## Exercise details
In the records below, find every line with the word "silenzio" and copy it.

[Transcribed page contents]
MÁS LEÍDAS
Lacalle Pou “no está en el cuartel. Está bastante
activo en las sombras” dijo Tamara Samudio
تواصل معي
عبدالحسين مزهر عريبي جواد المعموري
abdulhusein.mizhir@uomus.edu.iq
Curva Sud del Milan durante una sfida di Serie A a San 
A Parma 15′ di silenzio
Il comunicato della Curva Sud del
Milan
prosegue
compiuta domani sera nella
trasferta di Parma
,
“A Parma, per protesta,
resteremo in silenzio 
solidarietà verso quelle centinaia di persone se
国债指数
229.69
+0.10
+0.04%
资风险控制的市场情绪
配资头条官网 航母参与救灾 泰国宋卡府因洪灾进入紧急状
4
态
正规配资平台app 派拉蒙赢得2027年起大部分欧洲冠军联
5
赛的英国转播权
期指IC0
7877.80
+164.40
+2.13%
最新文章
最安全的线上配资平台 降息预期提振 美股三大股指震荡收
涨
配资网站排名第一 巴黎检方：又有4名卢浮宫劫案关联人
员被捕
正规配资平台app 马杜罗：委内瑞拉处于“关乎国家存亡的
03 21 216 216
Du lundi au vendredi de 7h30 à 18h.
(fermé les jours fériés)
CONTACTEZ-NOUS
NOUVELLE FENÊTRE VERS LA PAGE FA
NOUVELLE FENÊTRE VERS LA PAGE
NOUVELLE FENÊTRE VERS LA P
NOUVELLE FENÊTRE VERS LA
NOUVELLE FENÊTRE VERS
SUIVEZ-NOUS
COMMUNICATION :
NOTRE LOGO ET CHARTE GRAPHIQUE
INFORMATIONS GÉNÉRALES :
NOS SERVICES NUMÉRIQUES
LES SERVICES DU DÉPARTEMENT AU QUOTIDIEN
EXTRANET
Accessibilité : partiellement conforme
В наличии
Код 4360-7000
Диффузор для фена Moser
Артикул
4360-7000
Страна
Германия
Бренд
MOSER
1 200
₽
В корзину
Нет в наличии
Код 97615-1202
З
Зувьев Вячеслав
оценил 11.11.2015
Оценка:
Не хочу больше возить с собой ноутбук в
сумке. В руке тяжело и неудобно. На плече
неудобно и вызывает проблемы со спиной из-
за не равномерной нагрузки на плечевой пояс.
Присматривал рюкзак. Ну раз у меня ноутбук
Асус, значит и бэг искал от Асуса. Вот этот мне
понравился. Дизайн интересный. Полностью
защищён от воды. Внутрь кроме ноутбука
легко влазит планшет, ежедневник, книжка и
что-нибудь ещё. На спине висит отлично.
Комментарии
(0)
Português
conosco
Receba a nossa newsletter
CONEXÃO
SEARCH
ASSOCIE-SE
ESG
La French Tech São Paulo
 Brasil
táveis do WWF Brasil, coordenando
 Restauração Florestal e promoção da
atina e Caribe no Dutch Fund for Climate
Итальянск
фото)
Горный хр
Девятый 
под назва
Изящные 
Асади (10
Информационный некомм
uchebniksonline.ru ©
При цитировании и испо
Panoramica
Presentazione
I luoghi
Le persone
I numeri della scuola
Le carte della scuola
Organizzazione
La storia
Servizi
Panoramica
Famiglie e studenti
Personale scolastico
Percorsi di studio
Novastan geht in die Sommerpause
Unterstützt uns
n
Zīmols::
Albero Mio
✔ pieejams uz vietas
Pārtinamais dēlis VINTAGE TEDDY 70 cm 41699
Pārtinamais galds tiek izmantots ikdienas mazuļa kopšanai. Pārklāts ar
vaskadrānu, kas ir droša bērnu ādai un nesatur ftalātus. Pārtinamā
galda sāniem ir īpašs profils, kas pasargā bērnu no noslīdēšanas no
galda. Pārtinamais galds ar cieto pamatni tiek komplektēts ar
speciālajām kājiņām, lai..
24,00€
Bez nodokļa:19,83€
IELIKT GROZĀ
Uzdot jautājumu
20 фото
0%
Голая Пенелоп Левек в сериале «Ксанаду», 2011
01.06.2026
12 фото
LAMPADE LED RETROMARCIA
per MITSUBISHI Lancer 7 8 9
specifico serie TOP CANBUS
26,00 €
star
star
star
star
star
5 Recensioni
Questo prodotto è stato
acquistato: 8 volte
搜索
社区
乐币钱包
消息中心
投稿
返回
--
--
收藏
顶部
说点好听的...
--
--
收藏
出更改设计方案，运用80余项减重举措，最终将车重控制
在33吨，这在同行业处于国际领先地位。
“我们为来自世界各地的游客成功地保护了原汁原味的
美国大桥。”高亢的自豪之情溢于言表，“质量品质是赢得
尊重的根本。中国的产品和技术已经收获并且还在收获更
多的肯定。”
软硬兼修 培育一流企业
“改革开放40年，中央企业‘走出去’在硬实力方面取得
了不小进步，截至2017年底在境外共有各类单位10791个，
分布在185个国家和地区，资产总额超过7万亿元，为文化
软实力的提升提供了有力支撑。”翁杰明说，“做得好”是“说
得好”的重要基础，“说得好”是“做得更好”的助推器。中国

## Task solution
A Parma 15′ di silenzio
resteremo in silenzio 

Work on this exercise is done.